R,c corresponds to the 8 neighborhood points, the advantage of this method is that it can greatly shorten the time of setting up the background, and can learn quickly when the background changes greatly.
Foreground detection Process
Calculates the distance (pixel value difference) of each sample value in the new pixel pi,j and sample set si,j, when the calculated result is less than the given threshold disti,j (typically set to 20), and is considered to be approximate to the specified sample when the approximate number of samples is greater than #min (value range [2, K/2], which is generally set to 2) Think that the pixel belongs to the background, otherwise judged as the foreground.
update strategies for background models
According to the background model of the pixel, will participate in the model update strategy, the update strategy is relatively simple, randomly select the corresponding sample set Si,j a sample replaced with the current pixel point pi,j value.
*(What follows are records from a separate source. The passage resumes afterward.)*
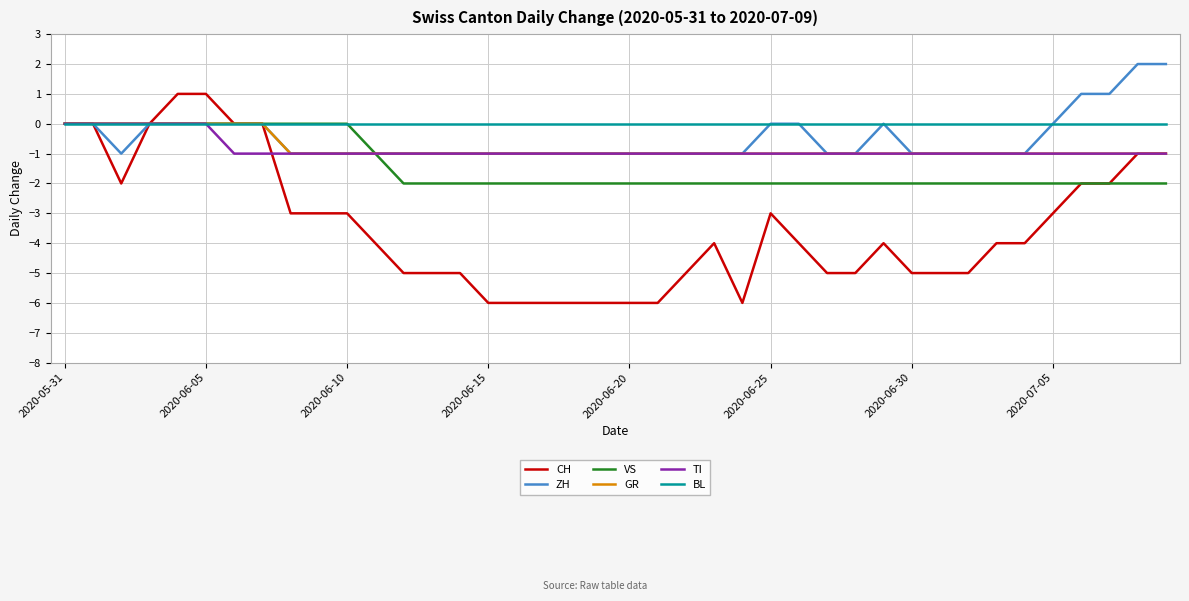

What is the highest value of the ZH series?

2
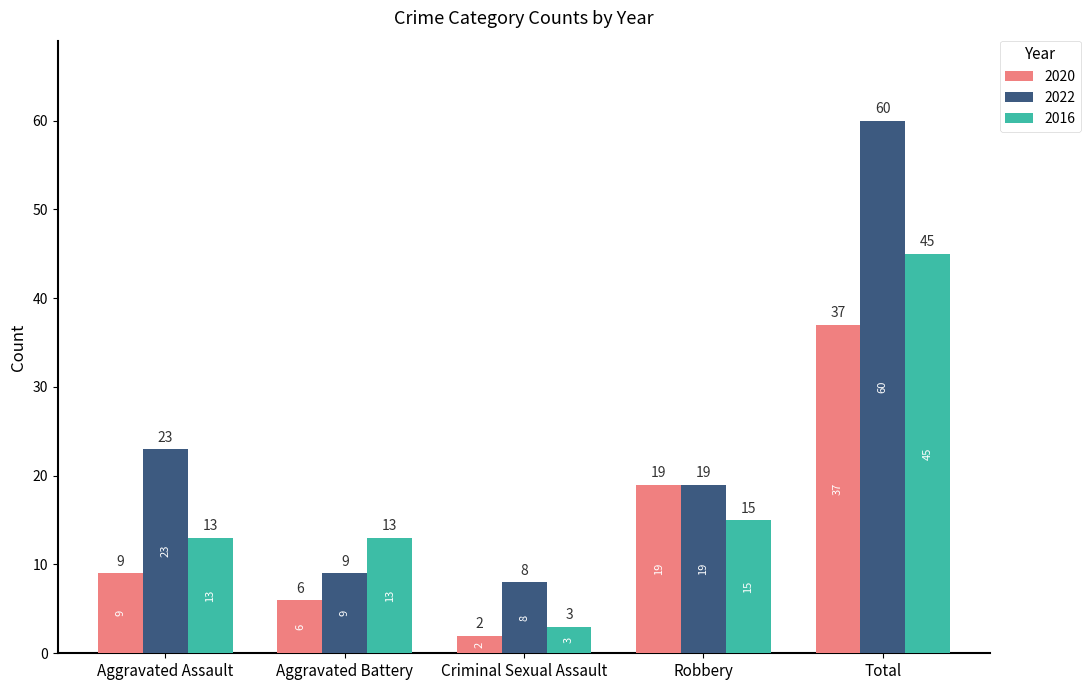

What is the difference between the highest and lowest values at Criminal Sexual Assault?

6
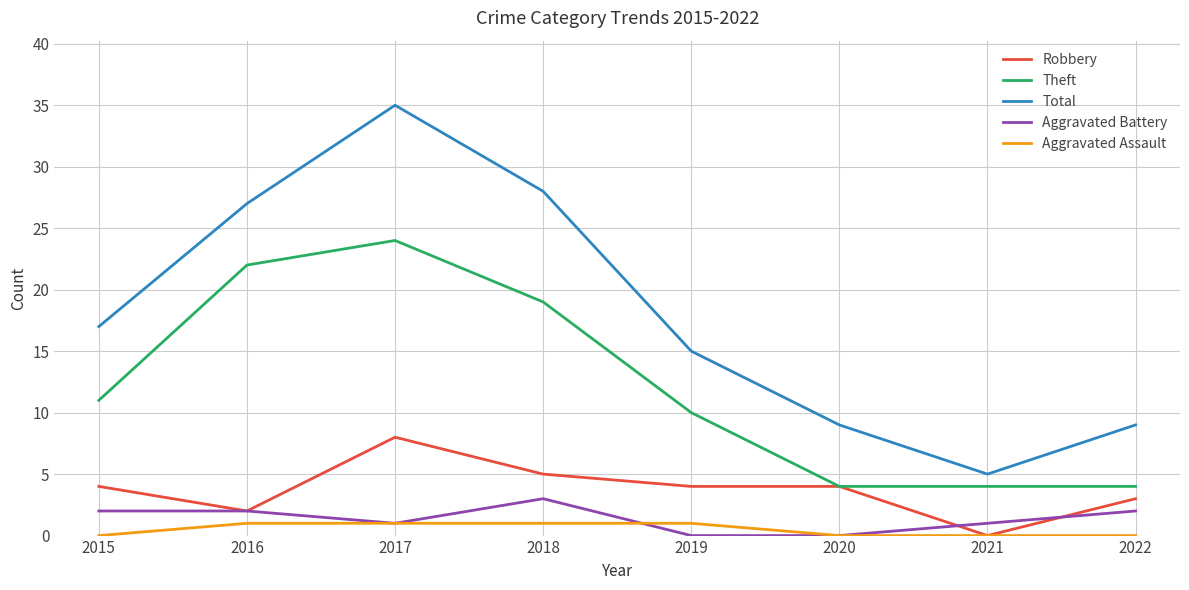

Count the number of categories in the chart.

8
Assuming that the learning rate is LR (the inverse of the update probability, the general value is 2-64, the smaller the value, the faster the update), then the update policy can be expressed as:
1) When a pixel point pi,j is judged as the background, it has 1/LR probability to update its corresponding sample set SI,J, when the condition conforms, randomly chooses one of the sample values to replace;
2) At the same time there is the probability of 1/LR to update its neighbor point of the model sample set, that is, when the probability condition is met, randomly select one of the 8 neighborhood points Pr,c (R, C is a row and column index), and then randomly select the neighbor point corresponding to the sample set Sr,c a sample k, replaced by the value of pixel pi,j;
Vibe algorithm principle is relatively easy to understand, the effect is relatively good, we can find the relevant code from the Internet to test and effect, but because the original author has applied for the relevant patents, if for commercial purposes, it is recommended to consider other algorithms. After the pre-background detection is complete, we want to get the complete target area or contour, this step is done by extracting the image foreground mask, the typical method is called Motionblob.
There are many ways to further deal with foreground pixels, such as ghost Ghost removal, combined with tracking to detect the target of the error detection, not covered in this section, please consult the reader on their own.